(WHAT THIS TASK INVOLVES): If a record holds a picture, omit that picture and copy everything else exactly.

(EXCERPTED RECORDS):
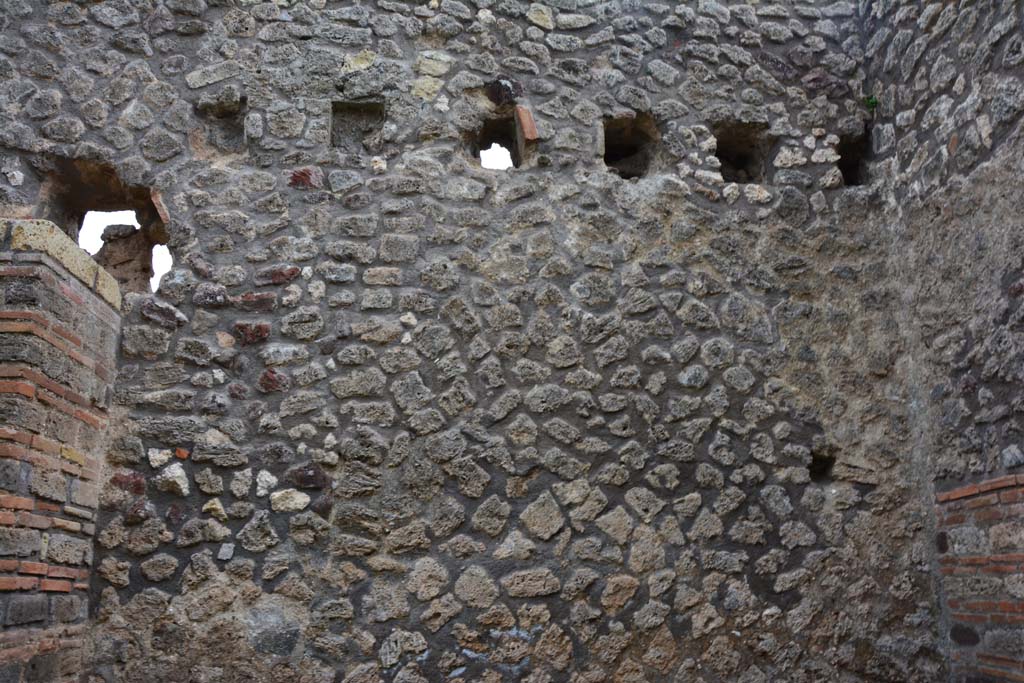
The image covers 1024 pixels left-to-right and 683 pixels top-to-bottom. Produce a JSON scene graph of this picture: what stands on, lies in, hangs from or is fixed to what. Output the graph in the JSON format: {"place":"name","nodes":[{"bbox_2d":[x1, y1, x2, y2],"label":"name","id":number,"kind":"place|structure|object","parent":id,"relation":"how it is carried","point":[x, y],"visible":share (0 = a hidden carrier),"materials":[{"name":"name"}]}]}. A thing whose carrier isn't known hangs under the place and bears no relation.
{"place":"outdoors","nodes":[
{"label":"outdoors","id":0,"kind":"place"},
{"bbox_2d":[0,221,124,682],"label":"brick pillar","id":1,"kind":"structure","parent":0,"point":[59,295],"materials":[{"name":"red brick"}]},
{"bbox_2d":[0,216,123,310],"label":"stone ledge","id":2,"kind":"object","parent":1,"relation":"on","point":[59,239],"visible":0.39,"materials":[{"name":"stone"}]},
{"bbox_2d":[0,0,947,682],"label":"stone wall","id":3,"kind":"structure","parent":0,"point":[479,401],"materials":[{"name":"grey stone"}]},
{"bbox_2d":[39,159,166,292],"label":"window opening","id":4,"kind":"object","parent":3,"relation":"in","point":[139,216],"visible":0.56,"materials":[{"name":"brown stone"}]},
{"bbox_2d":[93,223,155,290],"label":"stone","id":5,"kind":"object","parent":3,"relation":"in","point":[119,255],"visible":0.65,"materials":[{"name":"stone"}]},
{"bbox_2d":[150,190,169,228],"label":"brick","id":6,"kind":"object","parent":3,"relation":"in","point":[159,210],"visible":0.86,"materials":[{"name":"red brick"}]},
{"bbox_2d":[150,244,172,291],"label":"hole","id":7,"kind":"object","parent":3,"relation":"in","point":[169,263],"visible":0.34,"materials":[{"name":"white"}]},
{"bbox_2d":[197,99,246,154],"label":"wall opening","id":8,"kind":"object","parent":3,"relation":"in","point":[227,128],"visible":0.67,"materials":[{"name":"stone"}]},
{"bbox_2d":[329,102,383,151],"label":"wall opening","id":9,"kind":"object","parent":3,"relation":"in","point":[353,114],"visible":0.66,"materials":[{"name":"grey stone"}]},
{"bbox_2d":[472,113,522,169],"label":"window opening","id":10,"kind":"object","parent":3,"relation":"in","point":[485,138],"visible":0.57,"materials":[{"name":"brown stone"}]},
{"bbox_2d":[515,106,537,142],"label":"brick","id":11,"kind":"object","parent":3,"relation":"in","point":[530,136],"visible":0.93,"materials":[{"name":"red brick"}]},
{"bbox_2d":[602,113,659,178],"label":"wall opening","id":12,"kind":"object","parent":3,"relation":"in","point":[624,146],"visible":0.58,"materials":[{"name":"brown stone"}]},
{"bbox_2d":[714,122,770,181],"label":"wall opening","id":13,"kind":"object","parent":3,"relation":"in","point":[744,158],"visible":0.54,"materials":[{"name":"brown stone"}]},
{"bbox_2d":[808,450,835,481],"label":"wall hole","id":14,"kind":"object","parent":3,"relation":"in","point":[812,470],"visible":0.53,"materials":[{"name":"black"}]},
{"bbox_2d":[836,134,867,185],"label":"wall opening","id":15,"kind":"object","parent":3,"relation":"in","point":[852,164],"visible":0.43,"materials":[{"name":"black stone"}]},
{"bbox_2d":[863,94,878,109],"label":"plant","id":16,"kind":"object","parent":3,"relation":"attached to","point":[874,102],"visible":0.64,"materials":[{"name":"green plant"}]},
{"bbox_2d":[860,0,1023,680],"label":"stone wall","id":17,"kind":"structure","parent":0,"point":[994,142],"materials":[{"name":"grey stone"}]},
{"bbox_2d":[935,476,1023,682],"label":"brick pillar","id":18,"kind":"structure","parent":17,"relation":"attached to","point":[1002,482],"materials":[{"name":"red brick"}]}
]}

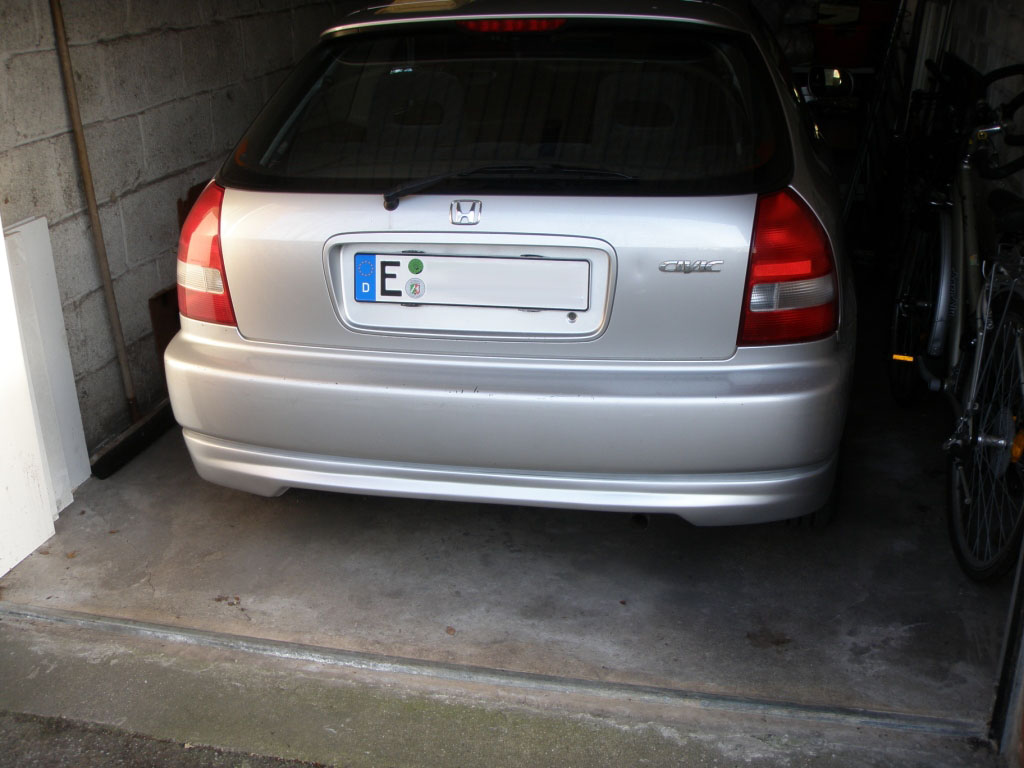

(THE COMPLETED TASK):
The image covers 1024 pixels left-to-right and 683 pixels top-to-bottom. Produce a JSON scene graph of this picture: what stands on, lies in, hangs from or is fixed to what. Output the graph in the JSON format: {"place":"name","nodes":[{"bbox_2d":[x1, y1, x2, y2],"label":"name","id":number,"kind":"place|structure|object","parent":id,"relation":"how it is carried","point":[x, y],"visible":share (0 = a hidden carrier),"materials":[{"name":"name"}]}]}. A thing whose carrier isn't known hangs under the place and bears no relation.
{"place":"outdoors","nodes":[
{"label":"outdoors","id":0,"kind":"place"},
{"bbox_2d":[0,221,124,682],"label":"brick pillar","id":1,"kind":"structure","parent":0,"point":[59,295],"materials":[{"name":"red brick"}]},
{"bbox_2d":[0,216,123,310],"label":"stone ledge","id":2,"kind":"object","parent":1,"relation":"on","point":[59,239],"visible":0.39,"materials":[{"name":"stone"}]},
{"bbox_2d":[0,0,947,682],"label":"stone wall","id":3,"kind":"structure","parent":0,"point":[479,401],"materials":[{"name":"grey stone"}]},
{"bbox_2d":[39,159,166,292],"label":"window opening","id":4,"kind":"object","parent":3,"relation":"in","point":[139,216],"visible":0.56,"materials":[{"name":"brown stone"}]},
{"bbox_2d":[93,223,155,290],"label":"stone","id":5,"kind":"object","parent":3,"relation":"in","point":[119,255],"visible":0.65,"materials":[{"name":"stone"}]},
{"bbox_2d":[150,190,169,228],"label":"brick","id":6,"kind":"object","parent":3,"relation":"in","point":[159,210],"visible":0.86,"materials":[{"name":"red brick"}]},
{"bbox_2d":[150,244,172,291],"label":"hole","id":7,"kind":"object","parent":3,"relation":"in","point":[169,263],"visible":0.34,"materials":[{"name":"white"}]},
{"bbox_2d":[197,99,246,154],"label":"wall opening","id":8,"kind":"object","parent":3,"relation":"in","point":[227,128],"visible":0.67,"materials":[{"name":"stone"}]},
{"bbox_2d":[329,102,383,151],"label":"wall opening","id":9,"kind":"object","parent":3,"relation":"in","point":[353,114],"visible":0.66,"materials":[{"name":"grey stone"}]},
{"bbox_2d":[472,113,522,169],"label":"window opening","id":10,"kind":"object","parent":3,"relation":"in","point":[485,138],"visible":0.57,"materials":[{"name":"brown stone"}]},
{"bbox_2d":[515,106,537,142],"label":"brick","id":11,"kind":"object","parent":3,"relation":"in","point":[530,136],"visible":0.93,"materials":[{"name":"red brick"}]},
{"bbox_2d":[602,113,659,178],"label":"wall opening","id":12,"kind":"object","parent":3,"relation":"in","point":[624,146],"visible":0.58,"materials":[{"name":"brown stone"}]},
{"bbox_2d":[714,122,770,181],"label":"wall opening","id":13,"kind":"object","parent":3,"relation":"in","point":[744,158],"visible":0.54,"materials":[{"name":"brown stone"}]},
{"bbox_2d":[808,450,835,481],"label":"wall hole","id":14,"kind":"object","parent":3,"relation":"in","point":[812,470],"visible":0.53,"materials":[{"name":"black"}]},
{"bbox_2d":[836,134,867,185],"label":"wall opening","id":15,"kind":"object","parent":3,"relation":"in","point":[852,164],"visible":0.43,"materials":[{"name":"black stone"}]},
{"bbox_2d":[863,94,878,109],"label":"plant","id":16,"kind":"object","parent":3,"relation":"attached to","point":[874,102],"visible":0.64,"materials":[{"name":"green plant"}]},
{"bbox_2d":[860,0,1023,680],"label":"stone wall","id":17,"kind":"structure","parent":0,"point":[994,142],"materials":[{"name":"grey stone"}]},
{"bbox_2d":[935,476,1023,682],"label":"brick pillar","id":18,"kind":"structure","parent":17,"relation":"attached to","point":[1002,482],"materials":[{"name":"red brick"}]}
]}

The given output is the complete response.